__Seitentext__:
/---
Schöner gelegen könnte ein Festivalgelände kaum liegen. Doch es sind nicht nur die sanften, grünen Hügel nahe Dischingen im Kreis Heidenheim und das zum Baden einladende Gewässer, die auch in diesem Jahr an beiden Tagen wieder je 4000 Metal-Fans zum ROCK AM HÄRTSFELDSEE zogen. Die gelassene, freundliche Atmosphäre, das überschaubare Gelände, die kurzen Wege und vor allem die gute Organisation von Fans für Fans haben dafür gesorgt, dass das Event bereits Wochen zuvor krachend ausverkauft war.
Tagsüber im See das Schwimmtier reiten, danach bei Heavy Metal aus der eigenen Boombox grillen, noch eben eine Schneemaß im Pavillon nehmen und dann ins Festivalzelt, um kräftig die Mähne zu schwingen – all das gehört zu dem sympathischen kleinen Schwermetall-Event im Herzen Schwabens. Das Catering bietet sogar Schmalzbrot sowie Apfelmost an und bringt damit Lokalkolorit ins kulinarische Lineup.
Was indes ebenfalls Jahr für Jahr untrennbar mit dem „RaH“ verbunden ist, sind teils schwere, unwetterartige Gewitter. Auch das sollte sich heuer nicht ändern. Und so baten die Veranstalter, erst am Freitag anzureisen, da am Donnerstag mit Unwettern zu rechnen war. Dennoch präsentierte sich das Campgelände schon am Donnerstagmittag so voll wie selten zuvor. Petrus hatte indes Gnade, das Gewitter brachte zwar eine Menge Regen, war im Vergleich zu anderen Jahren jedoch eher harmlos.
\---
__Aufgabenstellung__:
1. Stimmen die folgenden Aussagen mit dem Festivalbericht überein? Antworten Sie jeweils mit Ja oder Nein und zitieren Sie die entscheidenden Worte des Festivalberichts wörtlich. (a) Das Festival war bereits Wochen im Voraus ausverkauft. (b) Die Veranstalter baten darum, schon am Donnerstag anzureisen. (c) Das Gewitter fiel heftiger aus als in anderen Jahren.
2. Schreiben Sie den Festivalbericht im Anschluss an seinen letzten Satz weiter.

__Entnommenes Material__:
/---
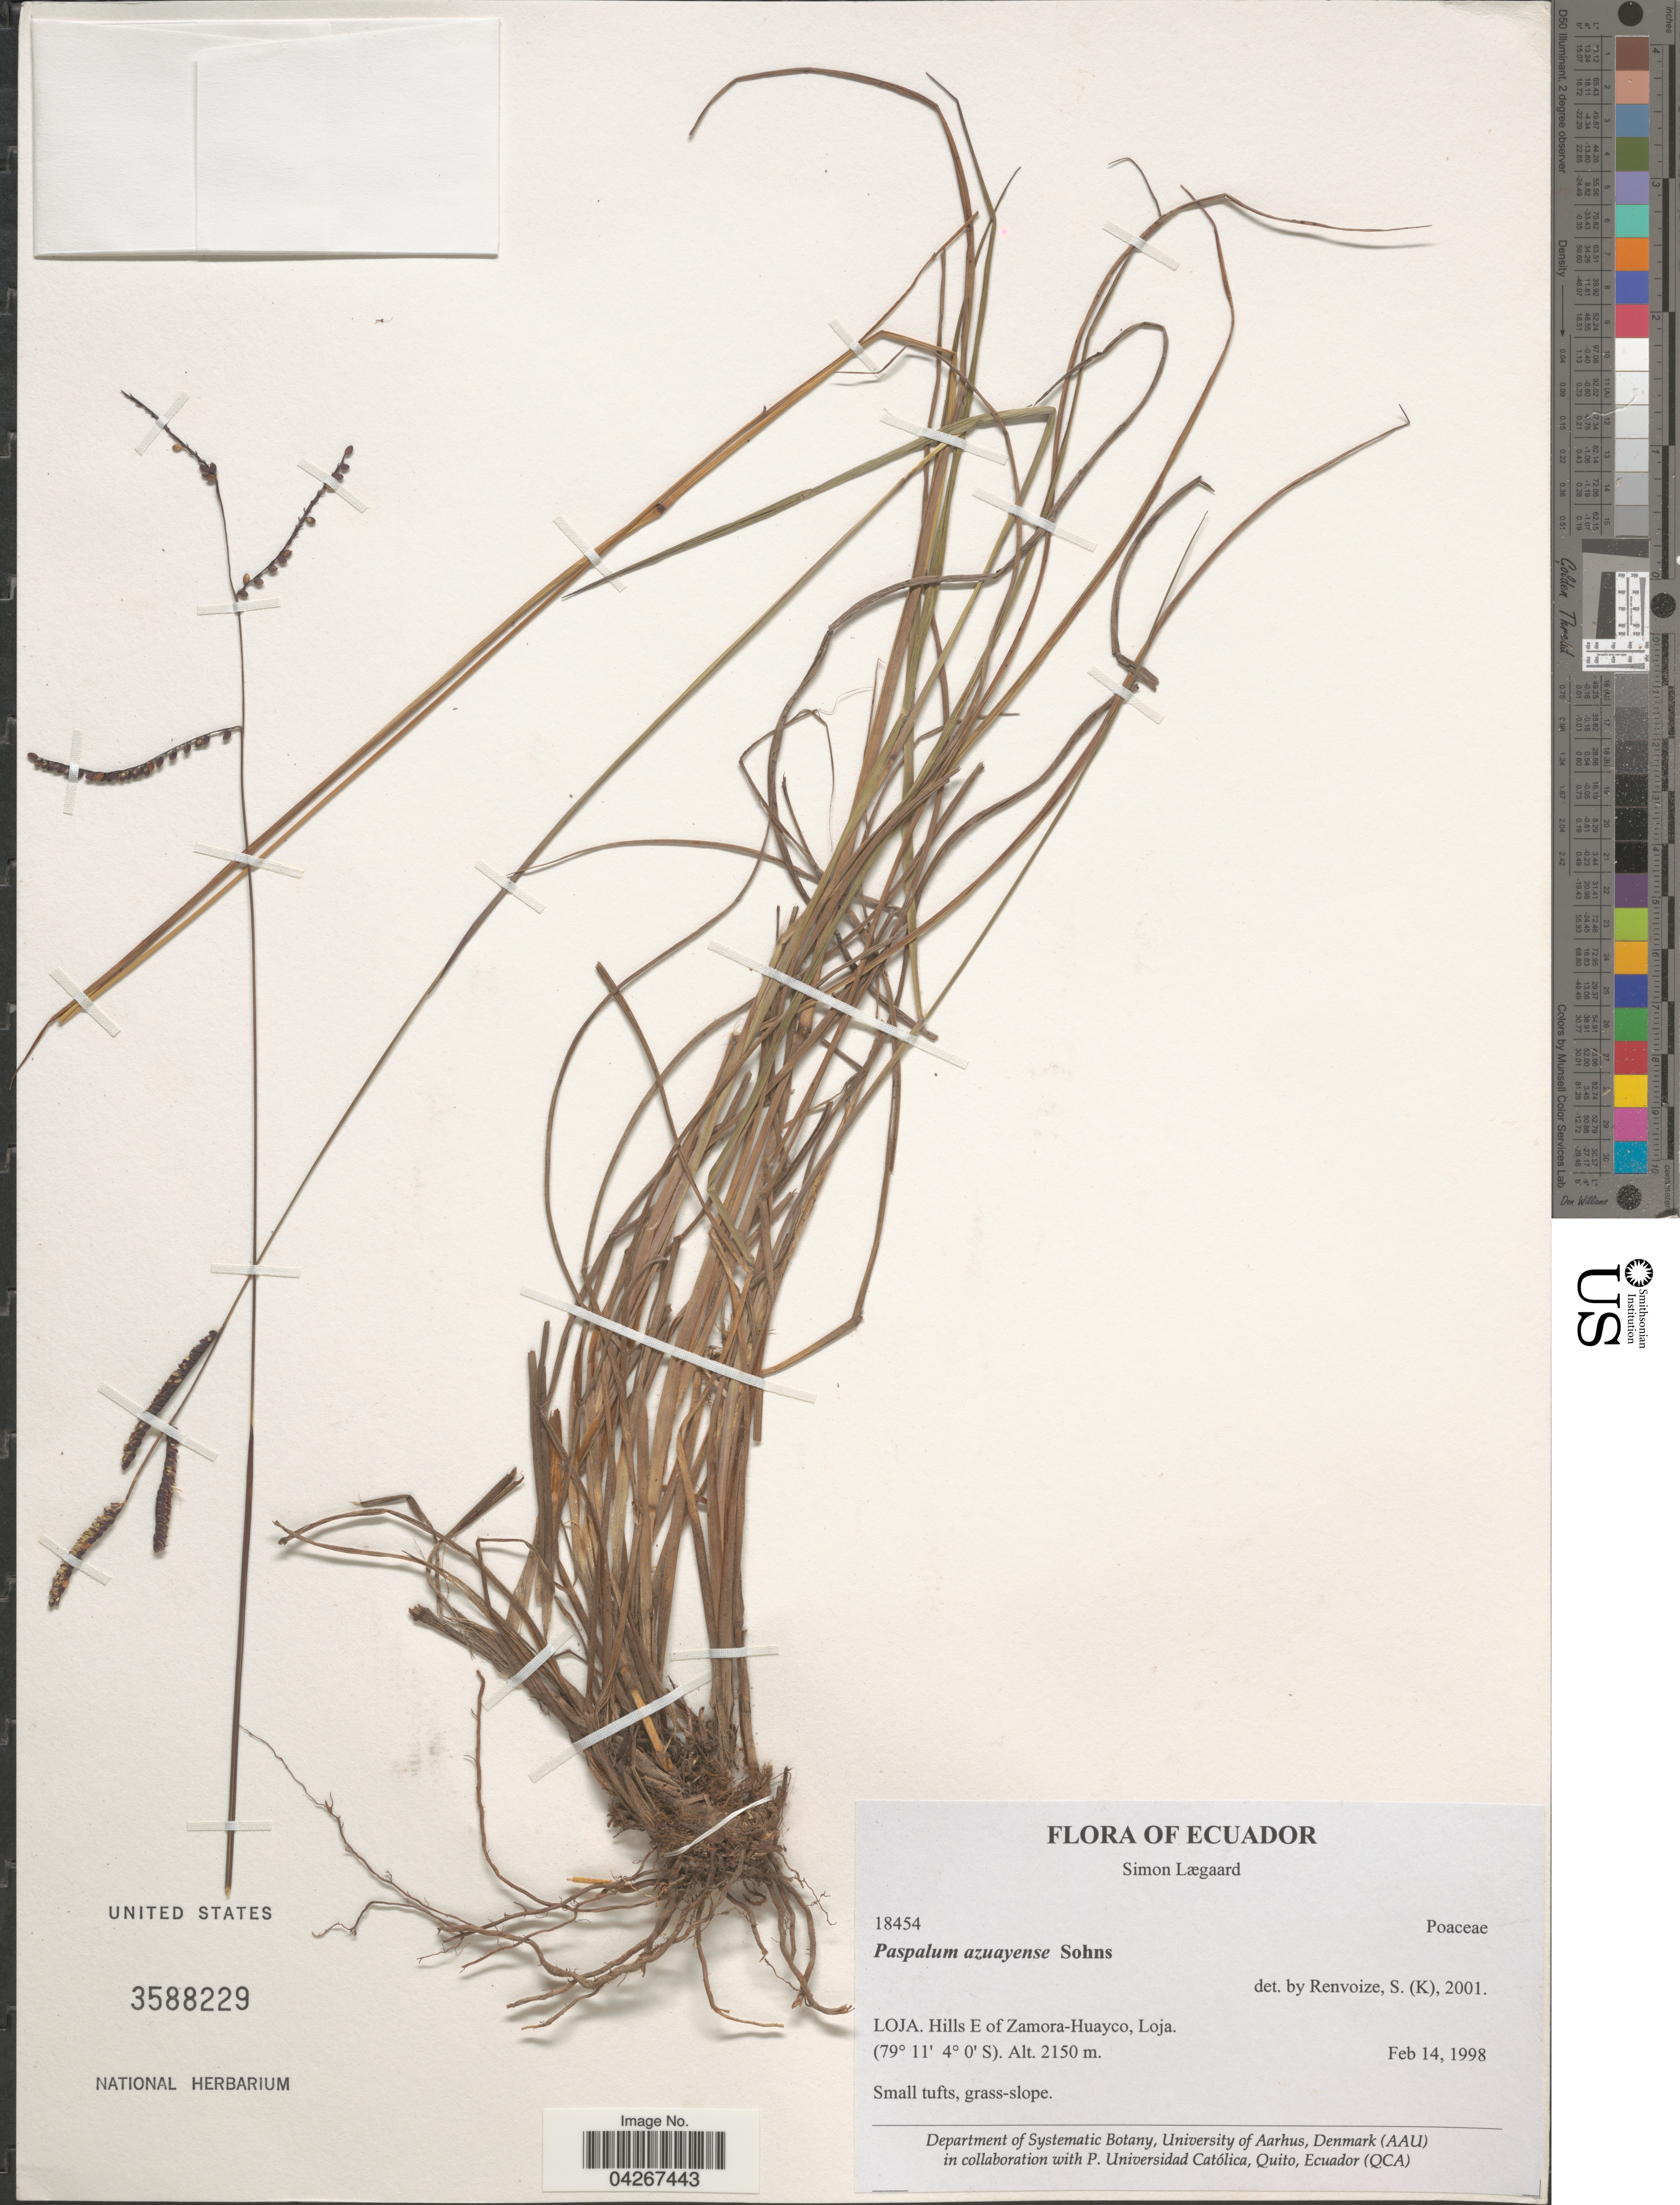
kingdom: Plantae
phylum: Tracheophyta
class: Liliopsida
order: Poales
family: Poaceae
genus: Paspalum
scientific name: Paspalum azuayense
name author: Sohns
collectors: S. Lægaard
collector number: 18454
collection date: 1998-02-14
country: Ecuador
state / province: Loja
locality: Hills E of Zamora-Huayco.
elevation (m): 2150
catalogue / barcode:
\---
__Lösungen__:
1.
(a) Ja: „dass das Event bereits Wochen zuvor krachend ausverkauft war“
(b) Nein: „baten die Veranstalter, erst am Freitag anzureisen“
(c) Nein: „war im Vergleich zu anderen Jahren jedoch eher harmlos“

2.
Und so stand schließlich dem reibungslosen und friedlichen Verlauf des Festivals nichts mehr im Wege. Die Ordner hatten mit der Menge wie immer kaum Arbeit und die Security vor der Bühne war einzig damit beschäftigt, die Crowdsurfer entgegen zu nehmen und wieder sicher auf die eigenen Beine zustellen.
Wer zur 25. Auflage des Festivals indes ein von Top-Acts gespicktes Lineup erwartet hatte, sah sich enttäuscht. Am Freitag präsentierte der Veranstalter die schwedische Power-Metal-Formation HAMMERFALL als Headliner, am Samstag führten EISBRECHER das Lineup an. Dennoch warteten einige musikalische Leckerbissen auf die Fans.
Standesgemäß eröffnete ein Lokalmatador das Festival. Die Heidenheimer Band UNDERTOW ist in der Region schon seit fast drei Jahrzehnten ein Geheimtipp für alle, die auf aggressive, thrashige Metal Attacken, gepaart mit melodiösen Passagen stehen. So legte sich die Band um Frontmann und Shouter Joschi Baschin mächtig ins Zeug, auch wenn die Kulisse vor der Band noch dürftig war. Allerdings scheiterten die vier Heidenheimer an dem breiigen Sound.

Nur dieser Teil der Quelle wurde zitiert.